Antenatal/intrapartum

• Chronic hypoxia, fetal acidaemia, stillbirth
• Intrapartum fetal distress, meconium aspiration
• Oligohydramnios, cord compression

Neonatal

• Birth asphyxia, hypothermia (poor fat stores)
• Hypoglycaemia (depleted glycogen) — most common, monitor sugars
• Hypocalcaemia
• Polycythaemia (chronic hypoxia → ↑ erythropoietin) → hyperviscosity, hyperbilirubinaemia
• Necrotising enterocolitis, pulmonary haemorrhage
• Impaired thermoregulation, surfactant deficiency in preterm

Long-term — Barker hypothesis (fetal origins of adult disease)

• IUGR predisposes to adult hypertension, type 2 diabetes, coronary artery disease, dyslipidaemia (metabolic syndrome) due to in-utero metabolic programming.

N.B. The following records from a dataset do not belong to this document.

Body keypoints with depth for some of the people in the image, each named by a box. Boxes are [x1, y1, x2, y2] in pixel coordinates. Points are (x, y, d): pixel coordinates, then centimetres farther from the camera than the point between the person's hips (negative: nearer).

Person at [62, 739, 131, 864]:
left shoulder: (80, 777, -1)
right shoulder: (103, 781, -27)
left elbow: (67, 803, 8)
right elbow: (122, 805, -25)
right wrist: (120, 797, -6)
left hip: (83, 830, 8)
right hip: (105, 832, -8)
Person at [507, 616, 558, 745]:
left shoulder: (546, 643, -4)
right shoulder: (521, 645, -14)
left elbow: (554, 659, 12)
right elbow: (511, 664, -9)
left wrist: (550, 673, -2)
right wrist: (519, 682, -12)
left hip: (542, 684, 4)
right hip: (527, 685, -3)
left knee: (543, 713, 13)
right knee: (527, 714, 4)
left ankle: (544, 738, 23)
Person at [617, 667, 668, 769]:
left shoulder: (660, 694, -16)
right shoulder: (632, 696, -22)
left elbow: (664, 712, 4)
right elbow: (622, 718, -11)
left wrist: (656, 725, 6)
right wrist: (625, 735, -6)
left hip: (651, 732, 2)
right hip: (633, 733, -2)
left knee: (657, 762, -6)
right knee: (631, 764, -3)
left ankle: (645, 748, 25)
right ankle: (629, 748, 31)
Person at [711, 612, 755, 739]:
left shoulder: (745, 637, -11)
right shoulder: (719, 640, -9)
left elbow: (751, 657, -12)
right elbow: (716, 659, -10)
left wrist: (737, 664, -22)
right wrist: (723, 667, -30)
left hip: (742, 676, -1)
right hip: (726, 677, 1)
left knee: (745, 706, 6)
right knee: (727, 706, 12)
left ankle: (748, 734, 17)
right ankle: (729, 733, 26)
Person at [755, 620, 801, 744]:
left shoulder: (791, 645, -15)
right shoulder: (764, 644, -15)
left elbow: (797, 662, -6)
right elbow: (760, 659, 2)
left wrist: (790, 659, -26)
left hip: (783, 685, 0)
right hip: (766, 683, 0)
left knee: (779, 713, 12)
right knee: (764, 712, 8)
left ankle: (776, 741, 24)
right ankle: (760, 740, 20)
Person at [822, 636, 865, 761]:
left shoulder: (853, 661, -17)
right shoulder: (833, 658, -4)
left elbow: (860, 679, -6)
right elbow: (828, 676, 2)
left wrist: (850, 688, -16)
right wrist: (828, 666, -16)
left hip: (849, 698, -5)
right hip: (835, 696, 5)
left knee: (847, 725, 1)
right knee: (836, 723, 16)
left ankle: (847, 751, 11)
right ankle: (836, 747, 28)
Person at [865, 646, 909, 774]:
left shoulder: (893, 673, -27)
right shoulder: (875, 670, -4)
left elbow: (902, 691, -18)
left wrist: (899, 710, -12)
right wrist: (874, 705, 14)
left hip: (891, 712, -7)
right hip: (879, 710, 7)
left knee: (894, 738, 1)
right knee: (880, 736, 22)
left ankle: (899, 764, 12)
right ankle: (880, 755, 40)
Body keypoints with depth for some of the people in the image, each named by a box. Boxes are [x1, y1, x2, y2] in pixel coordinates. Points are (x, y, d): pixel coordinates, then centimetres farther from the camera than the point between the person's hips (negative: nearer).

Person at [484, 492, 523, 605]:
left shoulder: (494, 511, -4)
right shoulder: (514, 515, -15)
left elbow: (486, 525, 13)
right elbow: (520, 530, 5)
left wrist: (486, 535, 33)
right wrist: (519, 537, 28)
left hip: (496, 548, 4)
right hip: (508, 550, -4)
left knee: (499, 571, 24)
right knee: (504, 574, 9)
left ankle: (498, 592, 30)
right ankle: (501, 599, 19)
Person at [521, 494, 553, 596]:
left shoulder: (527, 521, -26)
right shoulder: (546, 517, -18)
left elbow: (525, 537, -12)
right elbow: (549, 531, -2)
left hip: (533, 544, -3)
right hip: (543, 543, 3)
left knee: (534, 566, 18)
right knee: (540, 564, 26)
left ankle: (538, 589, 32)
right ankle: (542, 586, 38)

High-yield: Barker hypothesis — low birth weight programmes the fetus for adult metabolic syndrome (HTN, T2DM, IHD). Classic single-line MCQ fact.

Key differentials

Condition	Distinguishing feature
Constitutional SGA	Small but normal Doppler, normal liquor, normal interval growth; small parents
Wrong dates	Recalculate from early (first-trimester) crown-rump length; growth normalises
Oligohydramnios w/o IUGR	Rupture of membranes, renal agenesis — fetal size appropriate
Macrosomia/normal in twins	Discordant twin growth — compare co-twin

Recently asked / exam angle

• Earliest USG parameter to be affected in asymmetric IUGR → Abdominal circumference.
• Best/first Doppler vessel for monitoring IUGR → Umbilical artery.
• Worst Doppler prognostic finding → Reversed end-diastolic flow (and abnormal ductus venosus a-wave).
• Order of Doppler deterioration → Umbilical artery → MCA → Ductus venosus.
• First BPP parameter lost in hypoxia → NST reactivity; last → tone.
• Brain-sparing effect = MCA vasodilatation (low MCA-PI), CPR < 1.
• Single test reducing perinatal mortality in IUGR → Umbilical artery Doppler.
• Commonest cause → uteroplacental insufficiency / hypertension; commonest infective → CMV.
• Commonest neonatal metabolic complication → hypoglycaemia.
• Long-term association → Barker hypothesis / adult metabolic syndrome.
• Symmetric vs asymmetric matching: trisomy/TORCH/early = symmetric; PET/late = asymmetric.
• AFI cut-off for oligohydramnios (< 5 cm) and BPP scoring thresholds.

Rapid revision

1. IUGR = SGA plus pathology (abnormal Doppler/liquor/growth velocity); SGA alone may be constitutional.
2. EFW or AC < 10th percentile defines smallness.
3. Asymmetric (70–80%) = late insult, uteroplacental, head-sparing, ↑ HC/AC, better prognosis.
4. Symmetric (20–30%) = early insult, chromosomal/TORCH/drugs, proportionate, worse prognosis.
5. AC is the first and most sensitive USG parameter to fall.
6. USG is investigation of choice; umbilical artery Doppler is the key monitoring tool and the only one proven to cut perinatal mortality.
7. Doppler deterioration order: Umbilical artery → MCA (brain-sparing, CPR < 1) → Ductus venosus (last).
8. AREDF (absent/reversed end-diastolic flow) and reversed ductus venosus a-wave are pre-terminal → deliver.
9. BPP ≤ 4 → deliver; loss order in hypoxia: NST → breathing → movement → tone.
10. Give antenatal steroids (< 34–34+6 wk) and MgSO₄ (< 32 wk) before preterm delivery.
11. Neonatal risks: hypoglycaemia, polycythaemia, hypothermia, asphyxia; long-term = Barker hypothesis.
12. AREDF / abnormal ductus venosus / non-reassuring CTG → caesarean section.